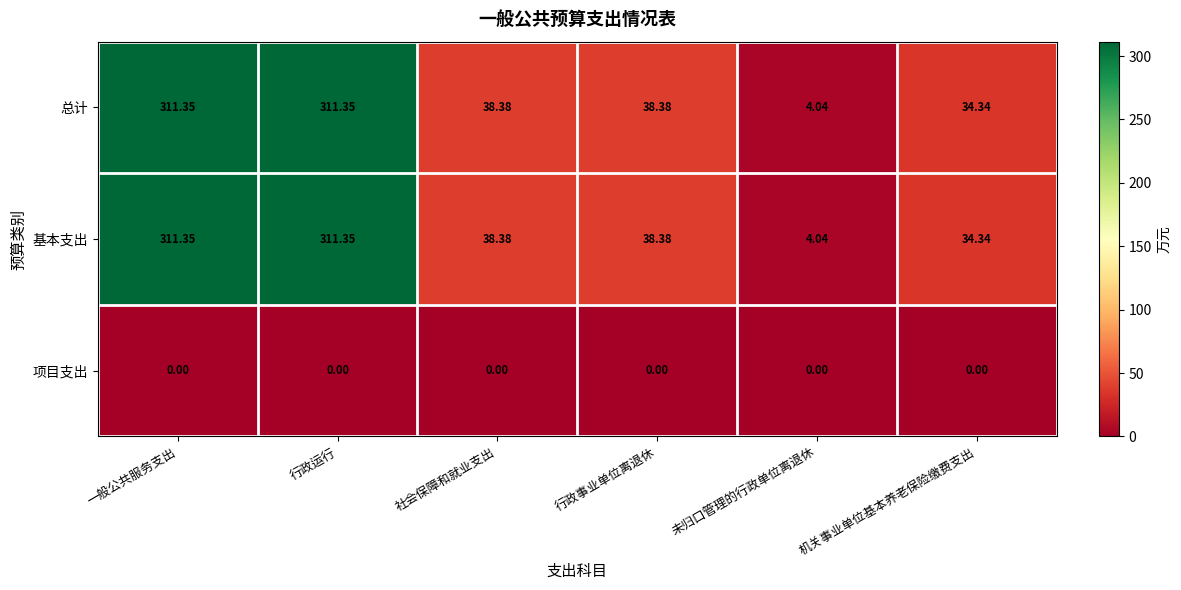

What is the total value across all series at 行政事业单位离退休?

76.8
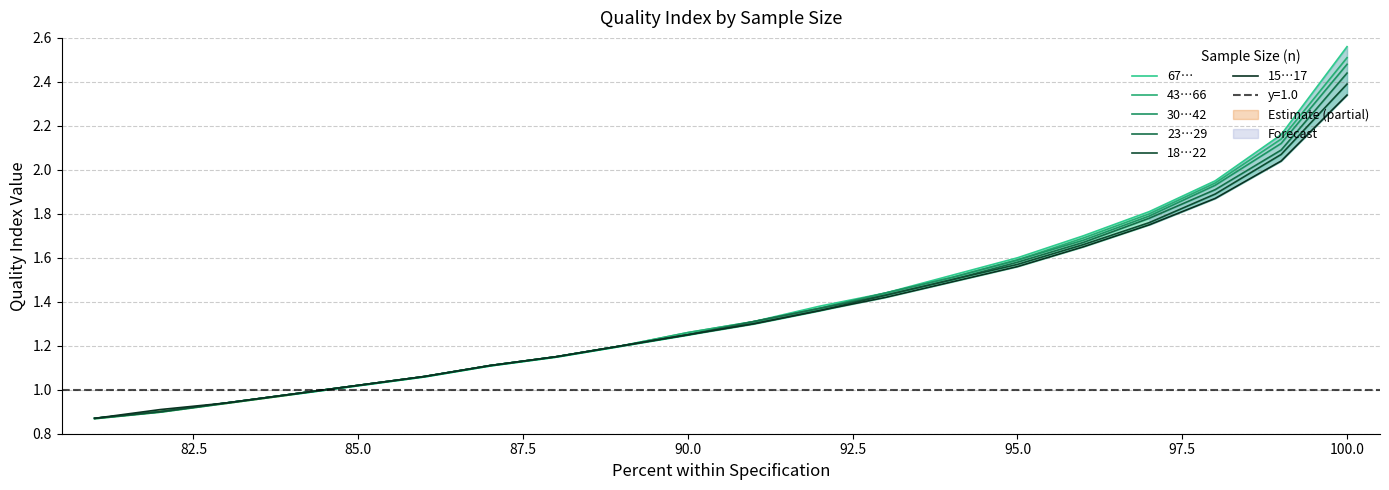

Is it true that 30…42 equals 1.0 at 87.5?

False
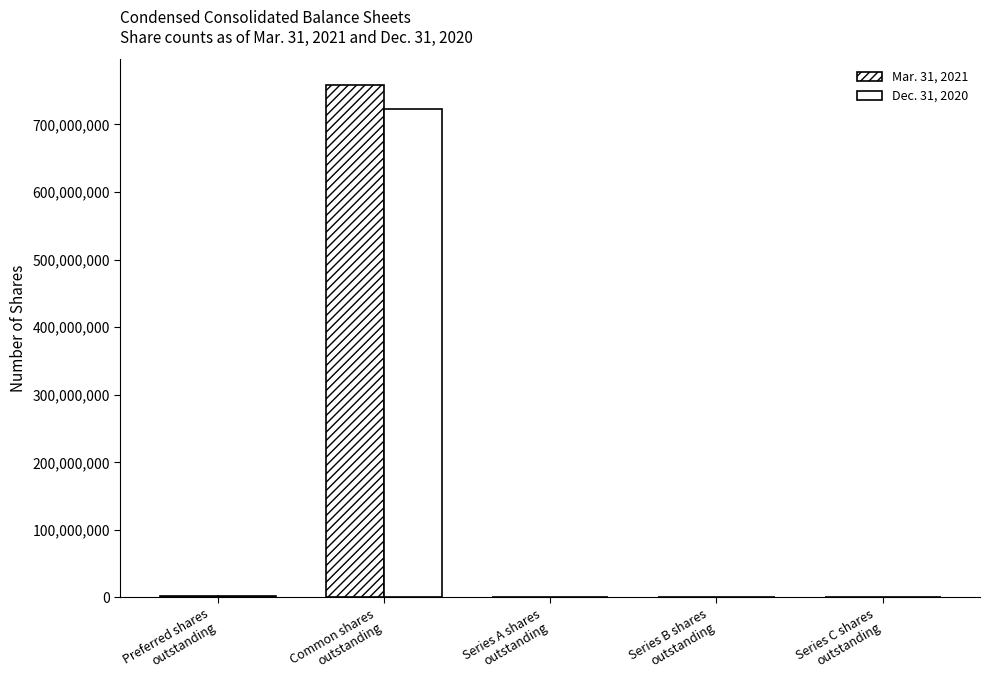

List the series in order of their overall mean, highest first.

Mar. 31, 2021, Dec. 31, 2020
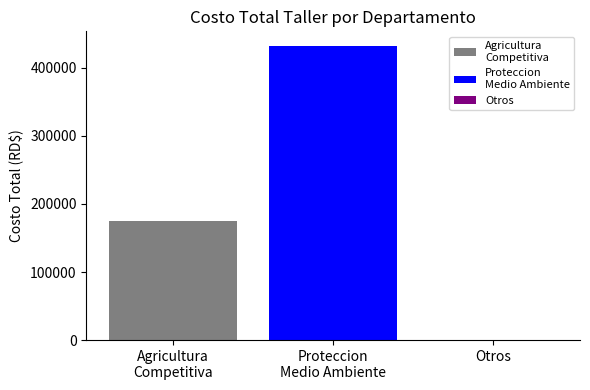

Reading left to right, extract all data points from this chart.

175160	432120	0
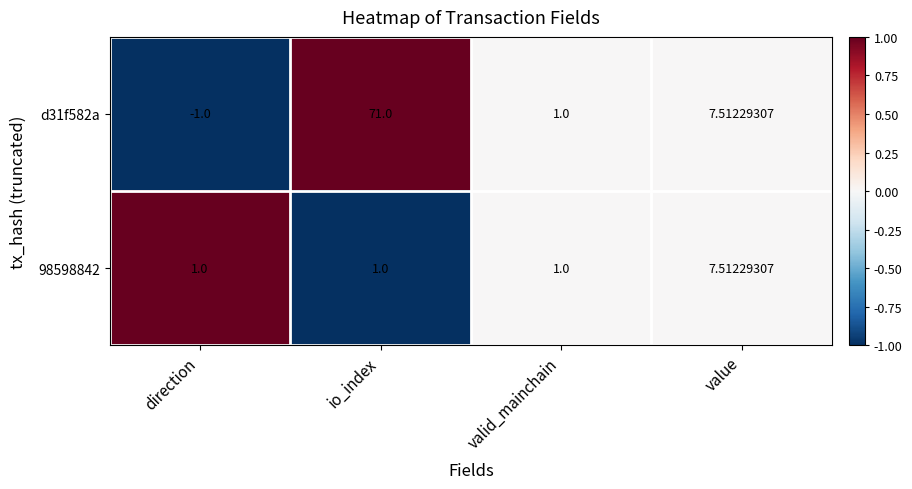

At which category does the chart reach its minimum across all series?

direction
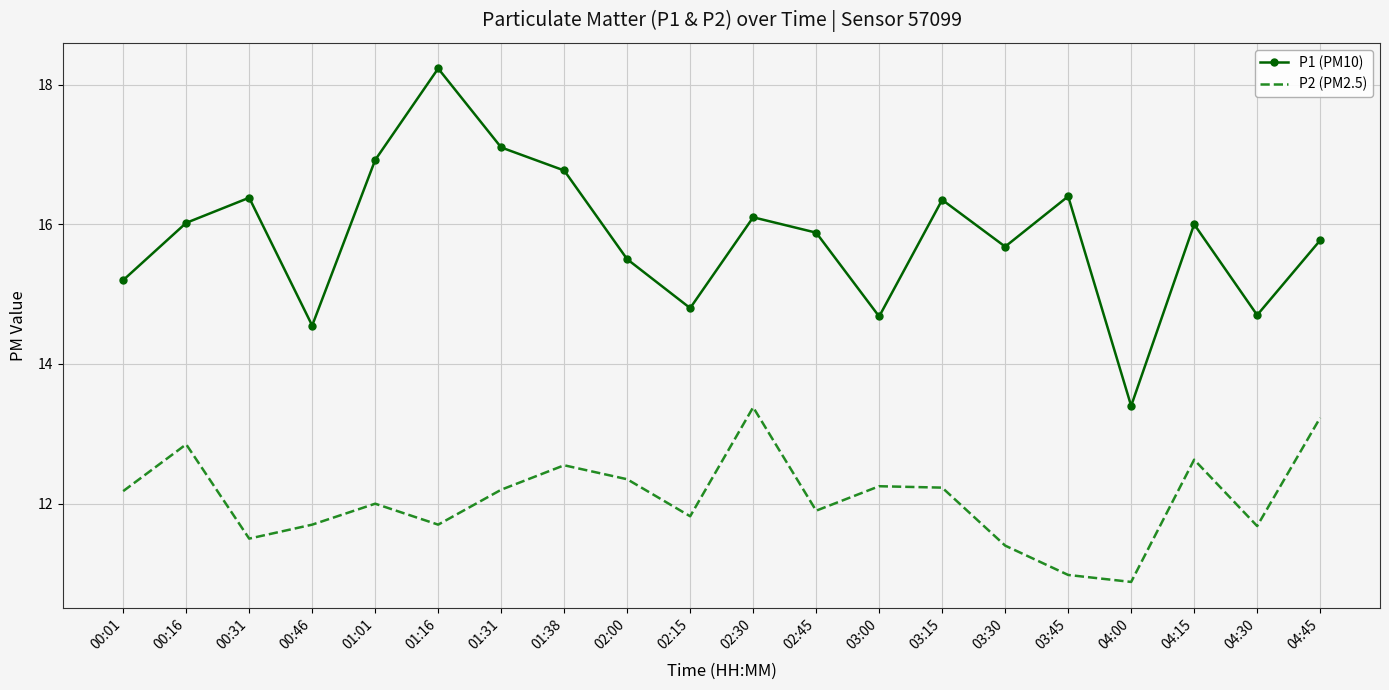

True or false: P1 (PM10) and P2 (PM2.5) cross at least once.

False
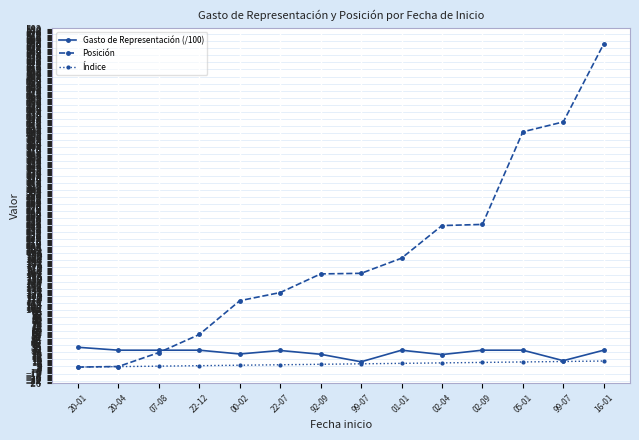

Where does the Gasto de Representación (/100) series first go above 30?

20-01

_Task directions_
Collect every line in the listing above that contains the word "across", and copy each of those lines out in full.

_Result of this task_
What is the total value across all series at 行政事业单位离退休?
At which category does the chart reach its minimum across all series?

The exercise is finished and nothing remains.